There’s nothing quite like a one year old and a four month old combination to teach you about life. Rewind to a time before children, I think I can just about remember amongst the blur of sleepless nights and dirty nappies. We did what we wanted when we wanted, the world was an easier place. Fast forward a little while, but for what seems like an age, coming across freedom is like coming across rocking horse shit.
When children arrive lessons in life start to come thick and fast – we’ve all been there and we just go along with it. On reflection I’ve realised just how steep that curve is! If I Could teach my pre-mother self a thing or two about life before children, I imagine this is how it would go:
- Lesson One – go out more. Two nights every weekend, and tea out three times a week is not enough! Go out every night and never eat in. Post children you will spend A LOT of time in the house. Don’t worry that you are eating out so much, or that your’re spending too much money in cocktail bars. Go out and stay out whilst you can!
- Lesson Two – whilst we are on the subject of cocktail bars. After you have spent all night in one and you stagger off home to sleep it off, don’t feel guilty about wasting the next day. Don’t shower, watch crap TV, snooze on the sofa and order takeaway to soak up the booze. Believe me these days will be gone for a VERY long time, and by god will you miss them!

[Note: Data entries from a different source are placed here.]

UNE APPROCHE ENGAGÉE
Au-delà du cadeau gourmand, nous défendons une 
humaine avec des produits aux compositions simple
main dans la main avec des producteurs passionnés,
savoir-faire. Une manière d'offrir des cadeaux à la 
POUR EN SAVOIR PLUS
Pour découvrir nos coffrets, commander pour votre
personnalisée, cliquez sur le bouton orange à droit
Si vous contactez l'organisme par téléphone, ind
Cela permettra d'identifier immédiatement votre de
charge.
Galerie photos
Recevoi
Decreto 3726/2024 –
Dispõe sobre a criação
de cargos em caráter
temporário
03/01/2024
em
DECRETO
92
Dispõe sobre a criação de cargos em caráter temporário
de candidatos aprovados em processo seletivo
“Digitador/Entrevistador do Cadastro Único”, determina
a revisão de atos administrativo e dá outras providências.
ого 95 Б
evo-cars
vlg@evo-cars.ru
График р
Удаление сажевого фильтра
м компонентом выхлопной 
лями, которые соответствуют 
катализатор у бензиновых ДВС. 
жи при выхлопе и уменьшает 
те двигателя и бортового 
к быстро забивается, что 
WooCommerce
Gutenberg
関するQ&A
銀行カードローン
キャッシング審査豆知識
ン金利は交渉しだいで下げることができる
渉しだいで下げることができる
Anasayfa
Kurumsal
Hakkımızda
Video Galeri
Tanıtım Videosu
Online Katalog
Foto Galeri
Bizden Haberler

- Lesson Three – do you ever feel guilty about watching rubbish TV? Do you ever think that you should be doing something more productive of an evening? Well don’t! Enjoy all the rubbish TV you can, before CBeebies is the only channel your TV knows how to broadcast. The kids don’t half love it, but frankly at that time in a morning everything is not ‘Rosie’. You will not be happy that Mr Tumble came (easy, it’s part of the song) and that Upsy Daisy with the blow up skirt – floozy!
- Lesson Four – retail therapy conquers all, well maybe not, but it certainly helps! Long days filled with shopping and coffee, more shopping and lunch – maybe even a glass of wine here and there (I’m daydreaming as I write this). Well let me tell you children will mark the end of that! Shopping turns into running around Tesco (literally) before child number one screams with boredom. Causing random strangers to give you a wide berth, whilst tutting their way down the frozen veg’ section. Or child number two does a huge shit that can be smelt three aisles away. You then look around pretending its not yours, whilst you prepare yourself for the logistical nightmare that is an in-car nappy change. Enjoy shopping, really.
My world is an amazing place since I’ve had children, they honestly make our life complete. Just imagine going back for one day though, imagine everything you would cram into that one day of freedom. Scratch that, maybe I would just sleep!